Chapitre 2 - Le Bruit du Silence
Aronn
Il y avait trois écrans allumés devant moi, mais je n’en regardais aucun. Ce que je cherchais ne s’affichait pas en pixels. Ce que je traquais n’avait pas d’IP fixe.
La pièce était plongée dans une semi-obscurité, éclairée par les pulsations bleutées des moniteurs. Mes doigts dansaient sur le clavier avec la précision d’un pianiste et la froideur d’un chirurgien.
Je venais de pénétrer un réseau gouvernemental — encore un. Surveillance ciblée, extraction de profils, transferts illicites. Tout se répétait, inlassablement. Et moi, comme un automate, je balayais le code pour exposer ce qu’ils voulaient cacher.
Un programme tournait en tâche de fond, déchiffrant des bases de données culturelles. Ils utilisaient les œuvres d’art pour tester une IA. Pour les analyser, les synthétiser… les vendre. Comme si on pouvait quantifier une émotion.
Puis son nom apparut. Aidée.
Je restai immobile. Quelques secondes. Peut-être plus. Je ne savais pas pourquoi j’avais cliqué. Peut-être à cause du titre de sa dernière création : “À défaut d’issue, j’ai crié en couleurs.”
Une série de photos floues, presque violentes, des visages masqués, des murs peints à la hâte, des silhouettes en fuite.

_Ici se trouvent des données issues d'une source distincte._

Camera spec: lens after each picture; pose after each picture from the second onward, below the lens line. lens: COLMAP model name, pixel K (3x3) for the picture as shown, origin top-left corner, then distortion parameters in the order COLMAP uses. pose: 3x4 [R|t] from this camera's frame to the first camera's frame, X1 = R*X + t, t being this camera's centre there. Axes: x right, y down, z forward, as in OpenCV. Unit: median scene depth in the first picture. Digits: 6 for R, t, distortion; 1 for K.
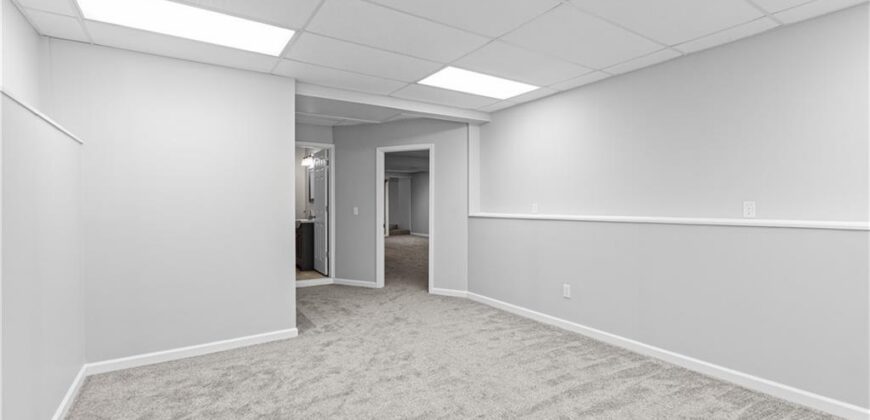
lens RADIAL K [[396.6, 0, 432.9], [0, 396.6, 209.8], [0, 0, 1]] dist [0.000913, 0.000535]
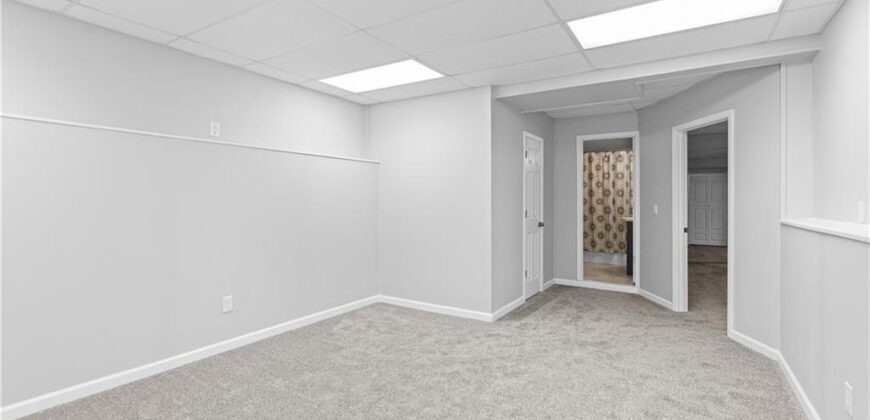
lens RADIAL K [[396.6, 0, 431.3], [0, 396.6, 212.3], [0, 0, 1]] dist [0.000913, 0.000535]
pose [[0.400268, 0.034264, -0.915757, 0.539923], [-0.015660, 0.999411, 0.030549, -0.013336], [0.916264, 0.002113, 0.400569, 0.379621]]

Et au milieu de tout ça… un regard. Le sien.
Je n’aimais pas quand l’émotion débordait de l’écran. Elle rendait les lignes de code floues. Dangereuses. Humaines.
Je m’étais juré de ne jamais trop regarder. De ne pas m’attacher. Mais j’étais resté là, à faire défiler ses œuvres, ses textes griffonnés sur une plateforme que presque personne ne connaissait.
Elle écrivait comme on respire quand on craint de se noyer. Et moi, je lisais comme un homme qui a oublié qu’il pouvait encore être touché.
Une alerte sonore. Je fermai brutalement la fenêtre. Quelqu’un essayait de tracer mon signal. Mes doigts se remirent à bouger sans que j’aie besoin d’y penser. Protocole. Masquage. Diversion.
En moins de deux minutes, j’étais invisible de nouveau.
Mon cœur, lui, battait plus vite. Pas à cause du traçage. J’en avais vu d’autres. Non, ce qui me troublait… c’était elle.
Je me levai, repoussai ma chaise, fis quelques pas dans la pièce. Le béton brut des murs, les câbles en vrac, les écrans clignotants — mon monde à moi. Un bunker mental.
Et pourtant, il y avait dans un coin une vieille affiche collée à moitié — son œuvre, volée, imprimée. Pourquoi ? Je l’ignorais encore.
Peut-être parce que même un homme comme moi pouvait, dans un moment de faiblesse, chercher une lueur. Même minuscule. Même risquée.
Je me rassis, allumai une console vierge. Et sans réfléchir, je tapai juste un mot, une question que je ne publierai pas :
Pourquoi elle ?
Le curseur clignota, silencieux. Je n’eus pas de réponse. Mais je restai là, à le regarder, comme si le vide allait finir par me parler.